Validate¶
The validate program performs a validation off a trained model. The predictor can thus be evaluated to see how good it performs on unknown data.
Table of Contents
Parameters¶
The full usage menu can be retrieved by running command:
> java -jar cpsign-[version].jar validate
validate
SYNOPSIS
------------------------------------------------------------------------------------------
validate [options]
validate @/tmp/runconfigs/parameters.txt [options]
validate @C:\Users\User\runconfigs\parameters.txt [options]
DESCRIPTION
------------------------------------------------------------------------------------------
Use a test-file with existing (true) labels to validate a Predictor. The normal
execution will only report overall statistics, but it is possible to print all predicted
result to json, smiles or sdf file format.
OPTIONS
------------------------------------------------------------------------------------------
Input:
* -mi | --model-in [URI | path]
Trained CPSign model
* -p | --predict-file [format] [opt args] [URI | path]
File to use for validation. Accepted formats are CSV, SDFfile or JSON.
-ve | --validation-endpoint [text]
(SDFile) Name of field with true label, should match a property in the predict file
(CSV) Name of the column to use for validation, should match header of that column
(JSON) JSON-key for the property with the true response value
Validation:
-co | --confidences [confidence confidence .. ]

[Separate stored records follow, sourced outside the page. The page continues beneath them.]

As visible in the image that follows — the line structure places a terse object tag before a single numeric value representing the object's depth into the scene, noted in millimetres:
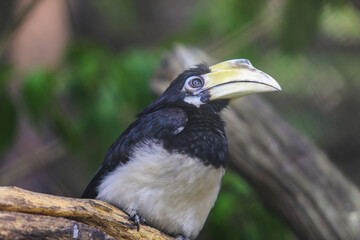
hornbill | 4645
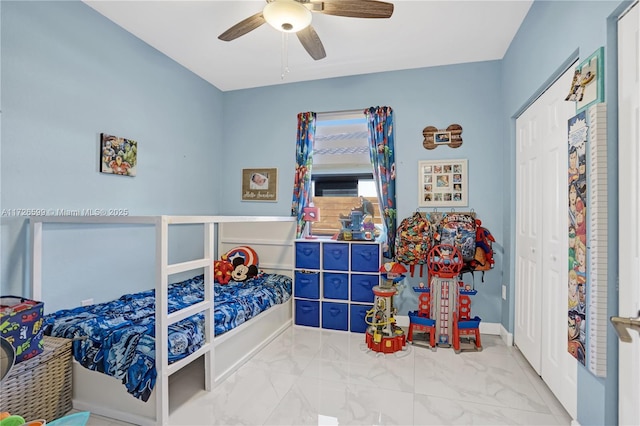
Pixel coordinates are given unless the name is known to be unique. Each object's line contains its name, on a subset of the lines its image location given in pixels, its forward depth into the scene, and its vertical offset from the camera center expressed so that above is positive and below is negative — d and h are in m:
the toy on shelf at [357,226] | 3.14 -0.10
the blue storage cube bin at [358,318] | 3.04 -0.96
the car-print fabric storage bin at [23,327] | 1.54 -0.56
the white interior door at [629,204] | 1.24 +0.06
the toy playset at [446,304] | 2.67 -0.74
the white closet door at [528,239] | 2.23 -0.16
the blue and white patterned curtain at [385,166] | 3.21 +0.51
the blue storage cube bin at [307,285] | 3.17 -0.69
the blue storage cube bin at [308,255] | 3.18 -0.39
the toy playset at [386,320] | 2.62 -0.88
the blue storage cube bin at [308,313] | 3.18 -0.96
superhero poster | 1.49 -0.08
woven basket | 1.54 -0.87
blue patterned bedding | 1.68 -0.68
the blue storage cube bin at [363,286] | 3.02 -0.66
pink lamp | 3.38 +0.02
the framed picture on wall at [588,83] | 1.40 +0.63
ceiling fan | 1.84 +1.21
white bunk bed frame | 1.66 -0.87
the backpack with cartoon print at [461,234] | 2.84 -0.15
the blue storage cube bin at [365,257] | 3.01 -0.39
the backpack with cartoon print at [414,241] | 2.97 -0.23
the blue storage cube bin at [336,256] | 3.10 -0.39
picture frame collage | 3.11 +0.33
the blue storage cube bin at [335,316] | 3.09 -0.96
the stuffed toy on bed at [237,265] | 3.18 -0.51
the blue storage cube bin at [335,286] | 3.11 -0.68
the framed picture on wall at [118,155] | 2.43 +0.47
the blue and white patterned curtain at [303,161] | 3.49 +0.60
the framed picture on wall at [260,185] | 3.70 +0.36
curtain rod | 3.43 +1.11
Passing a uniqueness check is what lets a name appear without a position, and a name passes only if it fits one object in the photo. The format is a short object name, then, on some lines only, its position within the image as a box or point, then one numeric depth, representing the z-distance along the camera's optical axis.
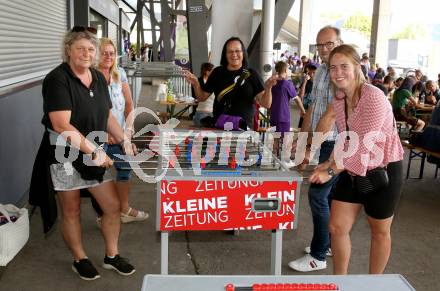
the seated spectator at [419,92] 10.94
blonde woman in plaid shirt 2.69
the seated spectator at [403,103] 9.59
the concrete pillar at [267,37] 7.56
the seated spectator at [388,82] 12.00
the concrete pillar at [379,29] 19.16
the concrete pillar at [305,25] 29.58
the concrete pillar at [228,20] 7.96
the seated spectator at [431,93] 10.96
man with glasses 3.46
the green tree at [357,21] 57.44
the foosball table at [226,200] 2.71
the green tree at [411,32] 53.28
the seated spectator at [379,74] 15.67
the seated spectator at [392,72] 14.19
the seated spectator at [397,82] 12.93
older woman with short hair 3.00
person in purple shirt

(ACP/TCP) Confidences for predictions (e.g. '0.5,0.7,0.9' or '0.5 0.7 0.9'). Should
be in the range [0,1]
Default: 0.8
Output:
-rf | --result-format [id | text]
Output format, options:
(1) json
(2) text | plain
(3) CSV
(4) TSV
Default: 2
--roc
Output the ROC curve (VAP only), the ROC curve has many points and lead to verbose
output. Default is to only print the AUC score
--print-predictions
Print the prediction output in json/csv/sdf format (default is only printing
overall statistics)
-of | --output-format [text]
Output format of predictions (only applicable if the --print flag is given),
options:
(1) json
(2) smiles | plain
(3) sdf | sdf-v2000
(4) sdf-v3000
Default: 1
-o | --output [path]
File to write prediction output to (default is printing to screen). Giving this
parameter sets the --print flag to true
--output-inchi
Generate InChI and InChIKey in the output
--compress
If the outputfile should be compressed (only possible when writing to file)
Encryption:
General:
* --license [URI | path]
Path or URI to license file
-h | --help | man
Get help text
--short
Use shorter help text (used together with the --help argument)
--logfile [path]
Path to a user-set logfile, will be specific for this run
--silent
Silent mode (only print output to logfile)
--echo
Echo the input arguments given to CPSign
--seed [integer]
Set this flag if an explicit RNG seed should be used in tasks that require a RNG
(randomization of training data, splitting in cross-validation, learning algorithms
etc). Not used by all programs.
--progress-bar
Add a Progress bar in the system error output
--progress-bar-ascii
Add a Progress bar in ASCII in the system error output
--time
Print wall-time for all individual steps in execution
------------------------------------------------------------------------------------------
Example Usage¶
Example (ACP Classification):
> java -jar cpsign-[version].jar validate \
--license /path/to/Standard-license.license \
--validation-endpoint "Ames test categorisation" \
-p sdf /path/to/validatefile.sdf \
-co 0.7 0.8 0.9 \
-mi /path/to/model.cpsign
Running with Standard License registered to [Name] at [Company]. Expiry
date is [Date]
Loading model..
Loaded an ACP classification predictor with 2 aggregated models. Model has been trained
from 123 training examples. The model endpoint is 'Ames test categorisation'. Class labels
are 'nonmutagen' and 'mutagen'.
Starting to perform validation..
- Predicted 100/126 molecules
Successfully predicted 126 molecules
==========================================================================================
Validation result for confidence level set to 0.7:
- Accuracy: 0.976
- Single label predictions: 0.992
- Double label predictions: 0.008
- Mean classification confidence: 0.963
- Mean classification credibility: 0.765
Validation result for confidence level set to 0.8:
- Accuracy: 0.984
- Single label predictions: 0.905
- Double label predictions: 0.095
- Mean classification confidence: 0.963
- Mean classification credibility: 0.765
Validation result for confidence level set to 0.9:
- Accuracy: 0.992
- Single label predictions: 0.849
- Double label predictions: 0.151
- Mean classification confidence: 0.963
- Mean classification credibility: 0.765
In this case we validated the results given the same input file as the model was trained of, so the results are much better than expected, producing accuracies much higher than the ones asked for. In the case you are validating the results using a non-seen validation set the accuracies should be close to desired confidence levels.